- **WHAT IS NEEDED**
Please repeat, unchanged, the lines at the top of the listing below, ending with the one that has "Normalize dataset contains".

- **TASK MATERIAL**
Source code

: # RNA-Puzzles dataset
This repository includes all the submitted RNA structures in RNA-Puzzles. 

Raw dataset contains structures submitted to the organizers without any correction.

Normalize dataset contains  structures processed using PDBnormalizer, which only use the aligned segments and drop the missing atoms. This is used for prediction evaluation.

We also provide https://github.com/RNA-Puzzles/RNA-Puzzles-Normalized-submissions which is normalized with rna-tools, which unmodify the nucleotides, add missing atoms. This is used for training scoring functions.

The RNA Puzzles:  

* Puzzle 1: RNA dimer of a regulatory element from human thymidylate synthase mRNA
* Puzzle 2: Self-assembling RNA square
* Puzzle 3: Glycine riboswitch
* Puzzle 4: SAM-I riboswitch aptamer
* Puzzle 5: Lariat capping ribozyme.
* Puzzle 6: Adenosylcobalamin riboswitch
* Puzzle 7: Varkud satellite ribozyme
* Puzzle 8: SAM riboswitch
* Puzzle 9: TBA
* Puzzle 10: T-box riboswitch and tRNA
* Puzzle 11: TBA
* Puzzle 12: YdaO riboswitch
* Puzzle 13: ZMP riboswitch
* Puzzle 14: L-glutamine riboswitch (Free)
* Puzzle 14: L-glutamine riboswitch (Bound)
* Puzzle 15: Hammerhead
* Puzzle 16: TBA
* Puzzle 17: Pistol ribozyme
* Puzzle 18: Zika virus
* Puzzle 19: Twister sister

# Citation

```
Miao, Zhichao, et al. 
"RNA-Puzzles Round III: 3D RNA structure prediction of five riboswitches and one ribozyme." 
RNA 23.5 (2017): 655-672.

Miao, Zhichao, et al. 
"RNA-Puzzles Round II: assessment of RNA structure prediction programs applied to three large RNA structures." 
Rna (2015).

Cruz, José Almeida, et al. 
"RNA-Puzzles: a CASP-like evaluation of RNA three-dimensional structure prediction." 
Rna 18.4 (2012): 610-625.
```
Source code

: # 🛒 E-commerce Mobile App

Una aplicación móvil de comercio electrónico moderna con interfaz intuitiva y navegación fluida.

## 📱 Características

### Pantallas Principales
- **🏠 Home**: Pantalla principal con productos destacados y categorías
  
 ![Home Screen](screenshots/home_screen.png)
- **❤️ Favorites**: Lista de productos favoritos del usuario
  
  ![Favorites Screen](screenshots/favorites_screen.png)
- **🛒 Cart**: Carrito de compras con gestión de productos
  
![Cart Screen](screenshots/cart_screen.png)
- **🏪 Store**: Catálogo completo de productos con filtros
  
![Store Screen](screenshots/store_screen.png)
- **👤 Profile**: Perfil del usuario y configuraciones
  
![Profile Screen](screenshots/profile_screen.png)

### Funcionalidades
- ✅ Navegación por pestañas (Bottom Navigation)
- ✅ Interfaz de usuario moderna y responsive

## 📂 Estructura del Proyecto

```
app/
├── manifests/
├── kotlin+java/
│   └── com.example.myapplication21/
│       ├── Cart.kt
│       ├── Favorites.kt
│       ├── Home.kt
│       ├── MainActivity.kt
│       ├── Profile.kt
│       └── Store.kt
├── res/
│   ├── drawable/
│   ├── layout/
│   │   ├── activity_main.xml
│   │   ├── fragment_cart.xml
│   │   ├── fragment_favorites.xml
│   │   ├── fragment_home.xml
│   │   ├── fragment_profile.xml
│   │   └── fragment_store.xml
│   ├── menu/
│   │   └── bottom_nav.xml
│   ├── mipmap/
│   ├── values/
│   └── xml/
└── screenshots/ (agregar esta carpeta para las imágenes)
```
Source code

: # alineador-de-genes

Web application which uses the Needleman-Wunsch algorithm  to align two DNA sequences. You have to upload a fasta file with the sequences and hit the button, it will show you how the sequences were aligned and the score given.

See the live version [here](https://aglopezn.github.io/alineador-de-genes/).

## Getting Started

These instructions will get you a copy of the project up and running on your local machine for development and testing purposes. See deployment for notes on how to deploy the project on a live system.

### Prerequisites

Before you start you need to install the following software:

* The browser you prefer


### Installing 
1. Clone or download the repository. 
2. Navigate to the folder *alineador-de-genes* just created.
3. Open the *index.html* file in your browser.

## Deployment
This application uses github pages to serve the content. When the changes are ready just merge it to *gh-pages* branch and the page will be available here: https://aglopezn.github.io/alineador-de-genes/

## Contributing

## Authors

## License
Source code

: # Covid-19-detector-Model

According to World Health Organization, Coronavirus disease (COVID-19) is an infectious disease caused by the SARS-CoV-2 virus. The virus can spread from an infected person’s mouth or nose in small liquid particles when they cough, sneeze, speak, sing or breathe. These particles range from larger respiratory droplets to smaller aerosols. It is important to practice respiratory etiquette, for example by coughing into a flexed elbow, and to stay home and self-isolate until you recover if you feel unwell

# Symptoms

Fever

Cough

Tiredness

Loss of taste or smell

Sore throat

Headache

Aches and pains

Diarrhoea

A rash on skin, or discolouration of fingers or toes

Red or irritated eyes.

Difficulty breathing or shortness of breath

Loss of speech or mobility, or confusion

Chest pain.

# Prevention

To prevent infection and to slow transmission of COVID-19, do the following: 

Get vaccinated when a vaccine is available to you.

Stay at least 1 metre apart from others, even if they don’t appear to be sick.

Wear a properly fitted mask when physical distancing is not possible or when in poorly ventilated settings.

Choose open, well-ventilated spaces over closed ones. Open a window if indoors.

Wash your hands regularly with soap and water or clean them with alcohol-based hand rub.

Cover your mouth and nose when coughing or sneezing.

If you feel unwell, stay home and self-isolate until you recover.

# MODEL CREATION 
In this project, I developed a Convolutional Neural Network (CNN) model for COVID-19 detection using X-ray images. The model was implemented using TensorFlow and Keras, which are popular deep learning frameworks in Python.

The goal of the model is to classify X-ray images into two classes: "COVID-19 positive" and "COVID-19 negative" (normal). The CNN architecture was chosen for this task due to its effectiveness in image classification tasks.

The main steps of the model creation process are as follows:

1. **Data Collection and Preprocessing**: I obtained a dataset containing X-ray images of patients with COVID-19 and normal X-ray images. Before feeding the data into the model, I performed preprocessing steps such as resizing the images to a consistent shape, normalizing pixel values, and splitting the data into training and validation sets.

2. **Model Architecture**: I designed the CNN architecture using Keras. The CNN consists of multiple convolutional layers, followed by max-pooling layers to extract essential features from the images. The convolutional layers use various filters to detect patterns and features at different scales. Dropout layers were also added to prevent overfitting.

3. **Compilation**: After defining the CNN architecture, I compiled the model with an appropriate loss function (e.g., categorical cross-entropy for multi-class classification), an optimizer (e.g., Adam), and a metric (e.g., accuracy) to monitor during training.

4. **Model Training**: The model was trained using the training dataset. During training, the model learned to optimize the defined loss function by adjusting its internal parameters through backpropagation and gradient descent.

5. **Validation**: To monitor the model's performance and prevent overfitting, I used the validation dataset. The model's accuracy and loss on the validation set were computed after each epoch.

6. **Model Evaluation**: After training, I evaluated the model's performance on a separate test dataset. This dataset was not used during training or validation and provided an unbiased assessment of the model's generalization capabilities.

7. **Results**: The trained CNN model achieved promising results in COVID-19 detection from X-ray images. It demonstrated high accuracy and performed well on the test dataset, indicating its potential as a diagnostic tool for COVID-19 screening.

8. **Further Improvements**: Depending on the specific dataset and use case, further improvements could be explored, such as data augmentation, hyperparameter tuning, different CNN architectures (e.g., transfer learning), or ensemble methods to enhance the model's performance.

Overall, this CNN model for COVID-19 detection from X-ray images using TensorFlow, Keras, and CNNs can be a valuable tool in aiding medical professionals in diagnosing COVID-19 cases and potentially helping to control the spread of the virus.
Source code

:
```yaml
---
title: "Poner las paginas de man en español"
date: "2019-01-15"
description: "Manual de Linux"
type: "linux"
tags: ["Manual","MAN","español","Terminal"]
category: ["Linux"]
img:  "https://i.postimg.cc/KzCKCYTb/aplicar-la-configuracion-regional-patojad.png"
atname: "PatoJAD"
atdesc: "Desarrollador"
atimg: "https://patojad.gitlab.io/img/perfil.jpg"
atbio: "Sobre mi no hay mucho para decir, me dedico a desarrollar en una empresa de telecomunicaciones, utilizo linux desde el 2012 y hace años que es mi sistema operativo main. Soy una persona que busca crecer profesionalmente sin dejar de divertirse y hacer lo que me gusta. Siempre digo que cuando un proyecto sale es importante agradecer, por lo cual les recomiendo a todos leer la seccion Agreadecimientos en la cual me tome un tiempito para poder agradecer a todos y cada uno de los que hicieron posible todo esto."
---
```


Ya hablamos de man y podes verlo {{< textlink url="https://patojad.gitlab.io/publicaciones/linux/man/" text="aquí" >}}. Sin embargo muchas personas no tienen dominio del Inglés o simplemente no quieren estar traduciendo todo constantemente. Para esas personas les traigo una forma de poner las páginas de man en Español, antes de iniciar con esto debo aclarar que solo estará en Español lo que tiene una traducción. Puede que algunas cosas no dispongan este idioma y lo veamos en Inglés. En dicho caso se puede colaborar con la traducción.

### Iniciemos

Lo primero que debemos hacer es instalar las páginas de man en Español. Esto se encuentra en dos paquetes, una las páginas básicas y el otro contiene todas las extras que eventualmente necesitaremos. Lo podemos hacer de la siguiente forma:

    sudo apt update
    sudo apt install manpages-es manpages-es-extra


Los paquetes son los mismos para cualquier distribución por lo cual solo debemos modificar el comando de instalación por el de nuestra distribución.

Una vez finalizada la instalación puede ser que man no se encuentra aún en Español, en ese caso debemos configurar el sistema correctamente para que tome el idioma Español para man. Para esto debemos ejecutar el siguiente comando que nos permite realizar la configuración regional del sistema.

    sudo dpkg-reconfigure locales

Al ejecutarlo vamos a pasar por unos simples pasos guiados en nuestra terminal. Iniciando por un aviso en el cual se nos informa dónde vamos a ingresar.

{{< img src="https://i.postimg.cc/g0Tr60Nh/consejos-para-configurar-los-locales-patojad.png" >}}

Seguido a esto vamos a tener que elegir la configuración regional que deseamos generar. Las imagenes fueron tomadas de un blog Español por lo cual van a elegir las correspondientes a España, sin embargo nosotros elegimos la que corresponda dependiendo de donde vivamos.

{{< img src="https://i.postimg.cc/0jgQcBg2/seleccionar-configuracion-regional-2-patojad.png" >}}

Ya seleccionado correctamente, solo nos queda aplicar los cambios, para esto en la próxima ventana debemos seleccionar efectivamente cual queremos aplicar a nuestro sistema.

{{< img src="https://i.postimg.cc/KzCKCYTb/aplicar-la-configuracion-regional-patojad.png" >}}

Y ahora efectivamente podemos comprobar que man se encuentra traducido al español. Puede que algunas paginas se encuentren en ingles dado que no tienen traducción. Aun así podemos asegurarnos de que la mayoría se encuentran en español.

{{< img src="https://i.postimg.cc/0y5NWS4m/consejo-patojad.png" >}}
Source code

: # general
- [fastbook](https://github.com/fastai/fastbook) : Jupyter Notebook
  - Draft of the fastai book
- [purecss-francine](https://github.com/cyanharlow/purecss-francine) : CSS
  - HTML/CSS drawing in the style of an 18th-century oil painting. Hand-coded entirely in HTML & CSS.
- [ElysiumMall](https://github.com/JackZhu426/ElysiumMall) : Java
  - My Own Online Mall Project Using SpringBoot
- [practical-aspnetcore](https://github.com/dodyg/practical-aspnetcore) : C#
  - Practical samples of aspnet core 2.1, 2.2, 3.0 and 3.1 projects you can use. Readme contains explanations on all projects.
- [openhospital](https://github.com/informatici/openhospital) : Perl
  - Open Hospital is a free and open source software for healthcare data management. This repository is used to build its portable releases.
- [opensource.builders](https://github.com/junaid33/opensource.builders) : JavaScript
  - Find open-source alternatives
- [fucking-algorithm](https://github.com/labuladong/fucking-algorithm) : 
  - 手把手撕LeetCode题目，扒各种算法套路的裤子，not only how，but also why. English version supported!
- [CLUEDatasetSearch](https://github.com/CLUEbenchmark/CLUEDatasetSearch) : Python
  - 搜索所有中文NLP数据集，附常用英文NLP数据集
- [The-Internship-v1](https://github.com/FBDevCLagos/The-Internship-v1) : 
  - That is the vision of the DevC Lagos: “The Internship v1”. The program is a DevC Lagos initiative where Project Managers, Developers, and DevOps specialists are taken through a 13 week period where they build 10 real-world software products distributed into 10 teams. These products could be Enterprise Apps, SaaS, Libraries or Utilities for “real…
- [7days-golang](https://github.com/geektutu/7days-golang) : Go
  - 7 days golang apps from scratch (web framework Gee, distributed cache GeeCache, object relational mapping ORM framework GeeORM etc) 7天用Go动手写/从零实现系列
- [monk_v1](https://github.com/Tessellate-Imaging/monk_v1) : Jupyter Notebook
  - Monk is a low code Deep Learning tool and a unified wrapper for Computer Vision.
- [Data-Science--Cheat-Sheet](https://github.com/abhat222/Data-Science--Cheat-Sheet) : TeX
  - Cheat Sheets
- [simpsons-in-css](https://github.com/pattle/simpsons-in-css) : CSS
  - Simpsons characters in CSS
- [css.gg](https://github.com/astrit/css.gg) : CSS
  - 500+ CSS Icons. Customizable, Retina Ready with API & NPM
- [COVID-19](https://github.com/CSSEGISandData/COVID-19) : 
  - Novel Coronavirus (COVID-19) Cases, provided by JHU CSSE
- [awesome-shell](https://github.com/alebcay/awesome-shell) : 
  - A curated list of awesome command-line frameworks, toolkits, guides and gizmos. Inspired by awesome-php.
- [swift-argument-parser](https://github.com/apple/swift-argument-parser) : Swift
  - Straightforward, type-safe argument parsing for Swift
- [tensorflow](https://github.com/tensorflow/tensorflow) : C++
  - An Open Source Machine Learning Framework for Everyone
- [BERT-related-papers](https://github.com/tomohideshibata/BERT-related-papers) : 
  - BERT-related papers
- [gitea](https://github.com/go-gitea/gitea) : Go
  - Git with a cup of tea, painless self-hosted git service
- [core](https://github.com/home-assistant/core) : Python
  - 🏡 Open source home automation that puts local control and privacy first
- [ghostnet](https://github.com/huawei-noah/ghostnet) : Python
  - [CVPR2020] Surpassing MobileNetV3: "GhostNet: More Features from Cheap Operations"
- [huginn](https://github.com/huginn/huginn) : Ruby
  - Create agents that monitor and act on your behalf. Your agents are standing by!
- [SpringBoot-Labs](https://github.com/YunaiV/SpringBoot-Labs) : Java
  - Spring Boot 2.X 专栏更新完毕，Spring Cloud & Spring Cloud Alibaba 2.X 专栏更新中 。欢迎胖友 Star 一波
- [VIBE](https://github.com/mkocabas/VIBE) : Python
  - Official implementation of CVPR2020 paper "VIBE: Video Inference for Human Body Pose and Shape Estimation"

- **RESPONSE FOR THIS EXERCISE**
Source code

: # RNA-Puzzles dataset
This repository includes all the submitted RNA structures in RNA-Puzzles. 

Raw dataset contains structures submitted to the organizers without any correction.

Normalize dataset contains  structures processed using PDBnormalizer, which only use the aligned segments and drop the missing atoms. This is used for prediction evaluation.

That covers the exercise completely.